Assigned task a: Rewrite the paragraph of the passage beginning "The Saints made Cooks their first round pick" as a short list, keeping its main facts.

Fantasy Impact: Brandin Cooks in New England
3/11/17
 

Brandin Cooks

Cooks goes from being a 1-1A receiver in New Orleans to being a potential No.3 in New England.

Back in 1984 Rod Stewart released the album “Camolague”. On it was a little track called “Some Guys Have All the Luck”, and it’s the song that’s been buzzing around my head since the blockbuster trade involving Brandin Cooks to the Patriots went down on Friday. Cooks, the fourth-year player from Oregon State, goes from catching passes from one hall of Famer in Drew Brees, to the possible GOAT and reigning Super Bowl MVP in Tom Brady. So while I’m fairly confident Stewart didn’t have Cooks in mind when he penned that song, it’s certainly fits the situation.

The Saints made Cooks their first round pick in 2014, and while the end of season numbers don’t jump off the page (53-550-3), consider that those totals came in only ten games. Make no mistake, Cooks has been a big part of the offense the day he took the field for New Orleans. His sophomore campaign was dynamic, as he went off for an 84-1140-9 line, good enough to finish as fantasy’s No.12 overall receiver in standard leagues. There was a slight statistical regression, and some consistency issues last year, but Cooks actually rose to the No.8 overall receiver when the season finally came to an end.

I guess the biggest question is, why would the Saints move a great player entering the prime of his career? The answer lies somewhere between money and attitude. After a triple zero line in Week 12 against the Rams, Cooks was very vocal about his role on the offense. There were rumors that Cooks wanted out and with the ascendance of rookie Michael Thomas eating into his looks, from the Saints perspective, he was becoming expendable. The New Orleans front office knows that their competitive window is closing along with Brees’s career, and flipping a position of strength for an area of need actually makes plenty of sense. They will nearly recoup the value of Cooks’s original draft position, and can avoid the big payday he was sure to ask for after his rookie contract expires. Basically they took a page out of the New England personnel playbook.

Fantasy Impact

Speaking of the Pats, what does his acquisition mean for the offense, and more importantly, his fantasy value? Well clearly there is no drop-off in quarterback play. Cooks fits the mold of receiver this offense covets. He’s quick, and precise in his routes, but at the same time has big play potential despite his 5’9’’ frame. He’s suddenness out of his breaks, and had great chemistry with Brees were his strengths and things I expect to continue with Brady.

Data in this exercise:
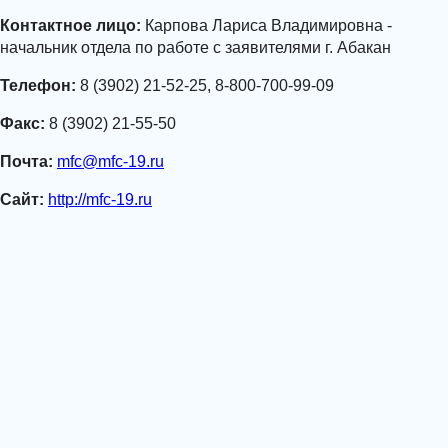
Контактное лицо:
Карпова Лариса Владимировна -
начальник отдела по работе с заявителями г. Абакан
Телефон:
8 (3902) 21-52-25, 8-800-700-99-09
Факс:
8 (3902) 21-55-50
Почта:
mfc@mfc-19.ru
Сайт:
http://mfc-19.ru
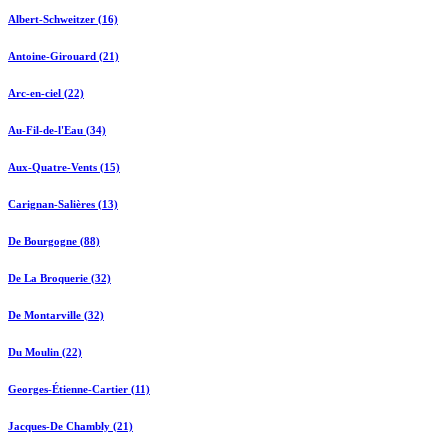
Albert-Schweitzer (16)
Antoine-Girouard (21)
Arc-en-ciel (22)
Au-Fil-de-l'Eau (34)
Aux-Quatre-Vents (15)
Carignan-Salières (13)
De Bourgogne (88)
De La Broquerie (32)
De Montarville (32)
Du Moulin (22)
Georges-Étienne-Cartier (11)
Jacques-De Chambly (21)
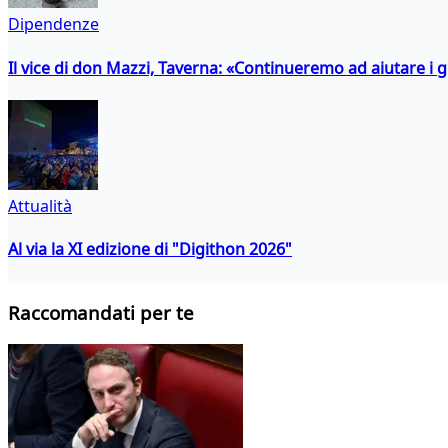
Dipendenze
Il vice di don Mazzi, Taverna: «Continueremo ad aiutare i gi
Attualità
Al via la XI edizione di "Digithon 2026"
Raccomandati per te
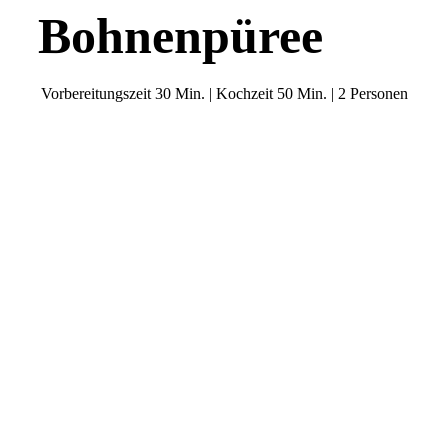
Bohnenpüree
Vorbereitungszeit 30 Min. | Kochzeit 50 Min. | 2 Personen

Assigned task b: Copy the listing from its start through the line containing "http://mfc-19.ru", with both ends included, and leave the pictures out.

Written solution a:
- The Saints drafted Cooks in the first round in 2014.
- His first-season line of 53-550-3 came in only ten games.
- In his second season, he posted 84-1140-9 and finished as fantasy's No.12 overall receiver in standard leagues.
- Last year brought a slight statistical regression and some consistency issues, but he finished as the No.8 overall receiver.

Written solution b:
Контактное лицо:
Карпова Лариса Владимировна -
начальник отдела по работе с заявителями г. Абакан
Телефон:
8 (3902) 21-52-25, 8-800-700-99-09
Факс:
8 (3902) 21-55-50
Почта:
mfc@mfc-19.ru
Сайт:
http://mfc-19.ru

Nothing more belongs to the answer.